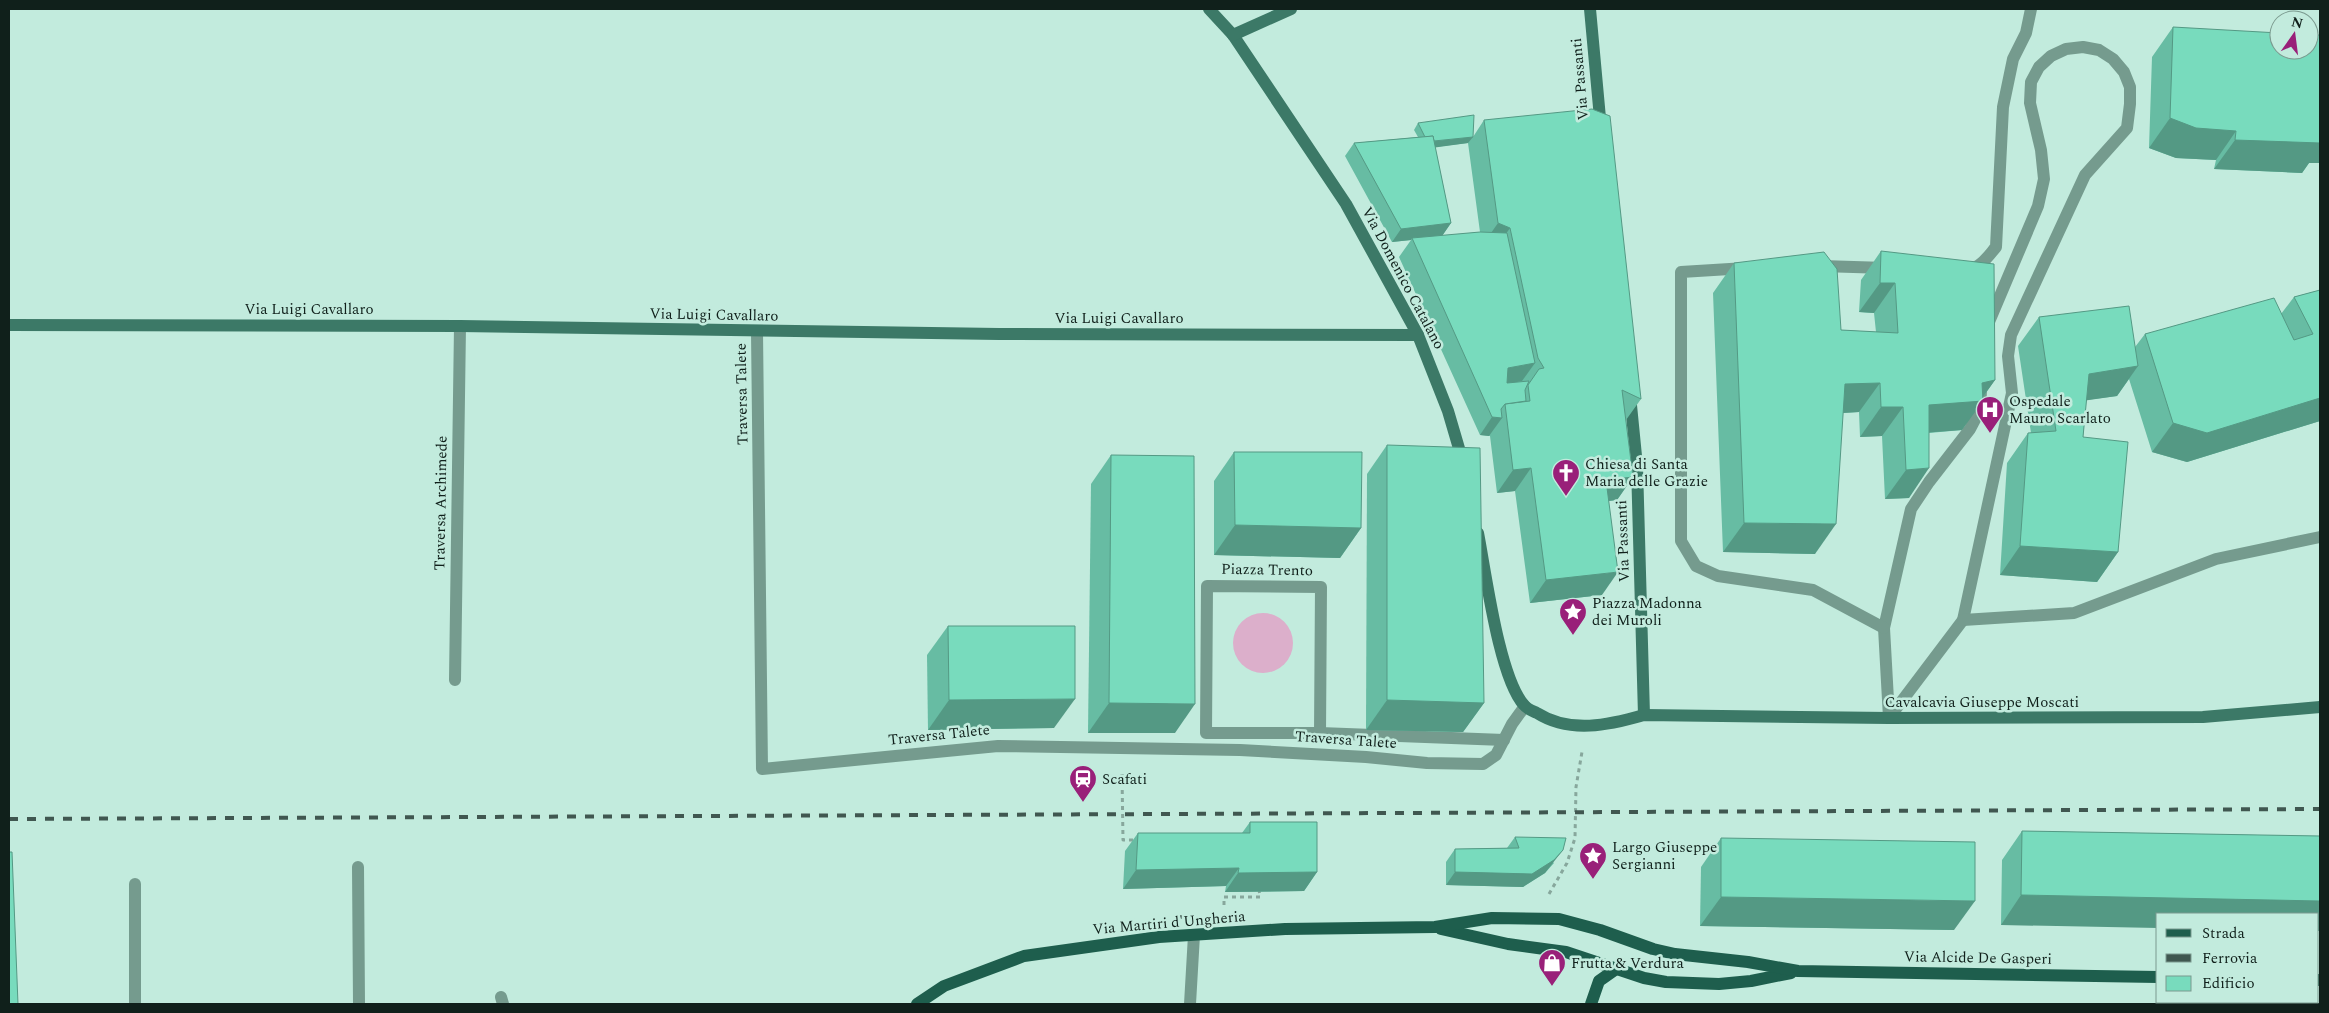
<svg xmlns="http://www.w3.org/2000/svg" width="2329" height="1013" font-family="Spectral,serif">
	<rect width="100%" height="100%" fill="#c2ebdd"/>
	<circle fill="#dcafcb" cx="1263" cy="643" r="30"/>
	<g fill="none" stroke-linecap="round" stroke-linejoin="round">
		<g stroke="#87a79c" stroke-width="3" stroke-dasharray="4 4" stroke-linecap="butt">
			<path d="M1122,774L1123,840H1136"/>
			<path d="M1549,894L1567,863L1575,838L1576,787L1582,752"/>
			<path d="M1224,905V897H1260L1259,889"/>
		</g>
		<g stroke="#759b8e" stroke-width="12">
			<path d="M2083,47L2099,50L2113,59L2124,72L2130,87V104L2127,128L2085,175L2011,335L2008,356L2012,393L1963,620L1889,718L1884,628L1911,509L1929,482L1970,429L1980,410L1983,350L1989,322L2038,206L2044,179L2041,150L2030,103L2031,82L2039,67L2051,56L2066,49Z"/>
			<path d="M1821,266L1886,268"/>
			<path d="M1746,268L1681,272V541L1696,566L1718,576L1813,590L1884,628"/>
			<path d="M1968,269C1980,269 1989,255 1996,247L2003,107L2013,59L2026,33L2031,9"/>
			<path d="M1963,620L2074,613L2216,559L2320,537"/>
			<path d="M1320,733L1321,587L1207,586L1206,733H1320L1504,740"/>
			<path d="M358,867L359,1004"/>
			<path d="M135,884V1004"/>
			<path d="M501,997L503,1004"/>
			<path d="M1190,1004L1194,935"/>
		</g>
		<g stroke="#759b8e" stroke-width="12">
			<path d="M757,332L762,769L998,746L1240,750L1366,757L1427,763L1483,764L1496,755L1512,724L1525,706"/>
			<path d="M455,680L460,326"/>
		</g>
		<g stroke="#3c7967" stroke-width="12">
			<path d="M1209,9L1233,35L1346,204L1418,335L1448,411L1463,462"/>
			<path d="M1590,9L1601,129"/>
			<path d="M1233,35L1291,9"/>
			<path d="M9,325L460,326L999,334L1418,335"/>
			<path d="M1630,395L1637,466L1644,715"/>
			<path d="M1478,533C1486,574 1499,677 1524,705C1527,709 1533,711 1537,713C1570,734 1609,725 1644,715L1889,718L2203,717L2320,707"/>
		</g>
		<g stroke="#1e5e4d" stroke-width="12">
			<path d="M1441,929L1508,944L1566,952L1644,978L1666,982L1719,984L1751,981L1791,973"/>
			<path d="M2318,980H2320"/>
			<path d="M917,1004L944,986L1024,956L1159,937L1285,929L1435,927L1492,918L1559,919L1600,930L1653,949L1675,954L1748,962L1798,971L2158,977"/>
			<path d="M1591,1004L1599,981L1616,969"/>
		</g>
		<path stroke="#405750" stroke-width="4" stroke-dasharray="9 9" stroke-linecap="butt" d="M9,819L2320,809"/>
	</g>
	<g fill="#67bca3" fill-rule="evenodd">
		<path d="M2173,27L2309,163L2302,173L2214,169L2216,160L2176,158L2149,148L2152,57Z"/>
		<path d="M1484,120L1641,399L1626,420L1633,477L1617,500L1609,501L1602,595L1530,603L1515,491L1497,493L1490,436L1480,435L1399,257L1411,240L1392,242L1345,156L1354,143L1418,137L1414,130L1418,123L1473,137ZM1468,143L1480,232L1442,236L1451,223L1435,147Z"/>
		<path d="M2320,224V250H2319Z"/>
		<path d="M1881,251L1995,380L1983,397L1962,430L1929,433L1909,498L1885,499L1882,436L1860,437L1859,412L1843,413L1815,554L1723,552L1713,293L1734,263L1841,330L1876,332L1874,313L1859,312L1861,280Z"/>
		<path d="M2320,290V421L2187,462L2152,452L2129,379L2117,396L2086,400L2083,437L2118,552L2097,582L2000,575L2007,463L2028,433H2031L2018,346L2039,317L2135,347L2145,334L2281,314L2294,297Z"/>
		<path d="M1387,445L1484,703L1463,732L1366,730L1367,474Z"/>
		<path d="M1234,452L1361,528L1340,558L1214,555V481Z"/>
		<path d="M1111,455L1175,733H1088L1091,484Z"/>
		<path d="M948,626L1054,728L928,730L927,655Z"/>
		<path d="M1250,822L1317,872L1304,891L1225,892L1226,886L1123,889L1125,851L1138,833H1242Z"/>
		<path d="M2022,831L2320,836V931H2318V914L2001,925L2002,860Z"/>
		<path d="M1515,837L1554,863L1545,873L1523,887L1446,885V862L1455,849L1507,848Z"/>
		<path d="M1721,838L1954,930L1700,926L1701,867Z"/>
	</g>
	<g fill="#549984">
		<path d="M2170,118L2236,131L2216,160L2176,158L2149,148Z"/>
		<path d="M2320,136V163H2309L2302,173L2214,169L2235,140Z"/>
		<path d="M1473,137L1468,143L1424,149L1428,142Z"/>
		<path d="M1451,223L1442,236L1412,238L1411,240L1392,242L1401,229Z"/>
		<path d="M1498,223L1510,228L1494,251L1482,246Z"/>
		<path d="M1880,283H1895L1874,313L1859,312Z"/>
		<path d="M1535,363L1522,381L1495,386L1508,368Z"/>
		<path d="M2138,366L2117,396L2068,403L2089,374Z"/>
		<path d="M1995,380L1980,401H1983L1962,430L1908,434L1929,405L1982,383Z"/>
		<path d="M1880,383L1859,412L1825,414L1845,384Z"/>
		<path d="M2320,398V421L2187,462L2152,452L2173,423Z"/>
		<path d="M1881,407H1903L1882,436L1860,437Z"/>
		<path d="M1492,417L1502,418L1489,436L1480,435Z"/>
		<path d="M1531,468L1515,491L1497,493L1513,470Z"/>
		<path d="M1929,468L1909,498L1885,499L1906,470Z"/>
		<path d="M1633,477L1617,500L1590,503L1606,480Z"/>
		<path d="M1744,523L1836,524L1815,554L1723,552Z"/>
		<path d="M1235,525L1361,528L1340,558L1214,555Z"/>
		<path d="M2020,546L2118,552L2097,582L2000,575Z"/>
		<path d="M1618,572L1602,595L1530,603L1546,580Z"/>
		<path d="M1075,699L1054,728L928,730L949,700Z"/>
		<path d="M1387,700L1484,703L1463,732L1366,730Z"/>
		<path d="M1109,703L1195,704L1175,733H1088Z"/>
		<path d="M1563,850L1545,873L1523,887L1446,885L1455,872Z"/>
		<path d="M1239,868L1226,886L1123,889L1136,870Z"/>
		<path d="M1317,872L1304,891L1225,892L1238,873Z"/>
		<path d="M2021,895L2320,901V931H2318V914H2158V928L2001,925Z"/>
		<path d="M1721,897L1975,901L1954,930L1700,926Z"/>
	</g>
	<g fill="#78dbbd" stroke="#549984">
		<path d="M2173,27L2279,33V50H2309V35H2320V143L2235,140L2236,131L2196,128L2170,118Z"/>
		<path d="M1592,109L1610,116L1641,399L1622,390L1633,477L1606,480L1618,572L1546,580L1531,468L1513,470L1505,404L1530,401L1528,385L1539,369L1544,368L1538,358L1510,228L1498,223L1484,120Z"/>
		<path d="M1474,115L1473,137L1434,141L1433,136L1425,137L1418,123Z"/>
		<path d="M1433,136L1451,223L1401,229L1354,143Z"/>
		<path d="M1480,232L1507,233L1535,363L1508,368L1507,383L1529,381L1525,390L1526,401L1505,404L1501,409L1502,418L1492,417L1412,238Z"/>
		<path d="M1881,251L1994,264L1995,380L1982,383L1983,401L1929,405V468L1906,470L1903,407H1881L1880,383L1845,384L1836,524L1744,523L1734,263L1824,252L1837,269L1841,330L1898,333L1895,283H1880Z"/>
		<path d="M2320,290V398L2207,433L2173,423L2145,334L2274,298L2294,340L2313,334L2294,297Z"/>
		<path d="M2129,306L2138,366L2089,374L2083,437L2128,442L2118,552L2020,546L2028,433L2056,431L2039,317Z"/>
		<path d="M1387,445L1480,448L1484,703L1387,700Z"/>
		<path d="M1234,452H1362L1361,528L1235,525Z"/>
		<path d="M1111,455L1194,456L1195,704L1109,703Z"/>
		<path d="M948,626H1075V699L949,700Z"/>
		<path d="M1250,822H1317V872L1238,873L1239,868L1136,870L1138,833H1250Z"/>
		<path d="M2022,831L2320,836V901L2021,895Z"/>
		<path d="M1515,837L1566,838L1563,850L1554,860L1532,874L1455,872V849L1519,848Z"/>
		<path d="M1721,838L1975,842V901L1721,897Z"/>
		<path d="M9,852H12L18,1004H9Z"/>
	</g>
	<defs>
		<symbol id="hospital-pin" viewBox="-11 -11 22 30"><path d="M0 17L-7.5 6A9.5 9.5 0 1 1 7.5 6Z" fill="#992079" stroke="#c2ebdd"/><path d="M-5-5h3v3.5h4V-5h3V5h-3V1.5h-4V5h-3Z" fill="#fff"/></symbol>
		<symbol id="church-pin" viewBox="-11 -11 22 30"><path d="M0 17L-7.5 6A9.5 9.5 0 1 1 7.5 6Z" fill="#992079" stroke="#c2ebdd"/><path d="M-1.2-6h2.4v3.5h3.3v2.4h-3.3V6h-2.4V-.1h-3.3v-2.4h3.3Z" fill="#fff"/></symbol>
		<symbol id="sight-pin" viewBox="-11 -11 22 30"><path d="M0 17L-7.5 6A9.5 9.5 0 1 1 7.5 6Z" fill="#992079" stroke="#c2ebdd"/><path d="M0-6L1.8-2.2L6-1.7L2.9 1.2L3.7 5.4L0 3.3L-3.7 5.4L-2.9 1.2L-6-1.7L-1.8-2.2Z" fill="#fff"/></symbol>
		<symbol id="station-pin" viewBox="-11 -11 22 30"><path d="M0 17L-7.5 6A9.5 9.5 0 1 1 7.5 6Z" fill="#992079" stroke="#c2ebdd"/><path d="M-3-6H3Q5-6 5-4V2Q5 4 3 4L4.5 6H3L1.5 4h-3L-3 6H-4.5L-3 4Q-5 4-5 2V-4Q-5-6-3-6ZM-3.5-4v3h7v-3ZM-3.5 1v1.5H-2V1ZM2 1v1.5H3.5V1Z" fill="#fff"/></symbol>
		<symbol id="shop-pin" viewBox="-11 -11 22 30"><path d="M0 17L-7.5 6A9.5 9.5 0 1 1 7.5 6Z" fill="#992079" stroke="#c2ebdd"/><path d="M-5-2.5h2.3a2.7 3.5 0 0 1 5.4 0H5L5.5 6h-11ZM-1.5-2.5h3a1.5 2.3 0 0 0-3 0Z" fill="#fff"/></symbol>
	</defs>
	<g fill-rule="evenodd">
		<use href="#hospital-pin" x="1974" y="394" width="32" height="43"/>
		<use href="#church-pin" x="1550" y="457" width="32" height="43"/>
		<use href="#sight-pin" x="1557" y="596" width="32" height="43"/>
		<use href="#station-pin" x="1067" y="763" width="32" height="43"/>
		<use href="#sight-pin" x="1577" y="840" width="32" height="43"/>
		<use href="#shop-pin" x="1536" y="947" width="32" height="43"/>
	</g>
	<g text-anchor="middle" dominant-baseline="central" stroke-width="5" stroke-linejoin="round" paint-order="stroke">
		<g font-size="15" fill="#10201b" stroke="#c2ebdd">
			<text transform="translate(1580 79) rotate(-95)">Via Passanti</text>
			<text transform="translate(1403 278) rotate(62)">Via Domenico Catalano</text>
			<text x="309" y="309">Via Luigi Cavallaro</text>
			<text transform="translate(714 315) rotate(1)">Via Luigi Cavallaro</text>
			<text x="1119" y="318">Via Luigi Cavallaro</text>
			<text transform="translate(742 394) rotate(-91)">Traversa Talete</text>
			<text transform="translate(441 503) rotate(-89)">Traversa Archimede</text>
			<text transform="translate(1623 541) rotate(-92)">Via Passanti</text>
			<text transform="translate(1267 570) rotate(1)">Piazza Trento</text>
			<text x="1982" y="702">Cavalcavia Giuseppe Moscati</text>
			<text transform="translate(939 735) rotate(-6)">Traversa Talete</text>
			<text transform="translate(1346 740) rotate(4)">Traversa Talete</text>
			<text transform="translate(1169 923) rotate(-5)">Via Martiri d'Ungheria</text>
			<text transform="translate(1978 958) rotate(1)">Via Alcide De Gasperi</text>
		</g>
		<g font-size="15" fill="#10201b" stroke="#c2ebdd" text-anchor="start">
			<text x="2009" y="401">Ospedale<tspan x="2009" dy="17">Mauro Scarlato</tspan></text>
			<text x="1585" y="464">Chiesa di Santa<tspan x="1585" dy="17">Maria delle Grazie</tspan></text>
			<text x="1592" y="603">Piazza Madonna<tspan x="1592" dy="17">dei Muroli</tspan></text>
			<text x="1102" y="779">Scafati</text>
			<text x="1612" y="847">Largo Giuseppe<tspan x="1612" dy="17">Sergianni</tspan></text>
			<text x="1571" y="963">Frutta &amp; Verdura</text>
		</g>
	</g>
	<rect width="2329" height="1013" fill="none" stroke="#10201b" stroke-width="20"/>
	<rect x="2156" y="913" width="162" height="90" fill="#c2ebdd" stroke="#7b9a8f"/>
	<rect x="2166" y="929" width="25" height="8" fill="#1e5e4d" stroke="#7b9a8f"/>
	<text x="2202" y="938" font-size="15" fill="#10201b">Strada</text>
	<rect x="2166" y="954" width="25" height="8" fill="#405750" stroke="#7b9a8f"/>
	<text x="2202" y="963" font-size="15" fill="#10201b">Ferrovia</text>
	<rect x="2166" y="976" width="25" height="15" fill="#78dbbd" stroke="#7b9a8f"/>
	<text x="2202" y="988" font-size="15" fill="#10201b">Edificio</text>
	<g transform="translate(2294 35) rotate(14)"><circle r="24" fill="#c2ebdd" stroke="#7b9a8f"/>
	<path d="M0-4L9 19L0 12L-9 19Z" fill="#992079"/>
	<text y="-8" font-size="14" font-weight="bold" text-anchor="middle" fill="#10201b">N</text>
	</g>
</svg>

▸ EXERCISE PROMPT
Scan the records above. Return every line with "middle" in it.

▸ OUTPUT
	<g text-anchor="middle" dominant-baseline="central" stroke-width="5" stroke-linejoin="round" paint-order="stroke">
	<text y="-8" font-size="14" font-weight="bold" text-anchor="middle" fill="#10201b">N</text>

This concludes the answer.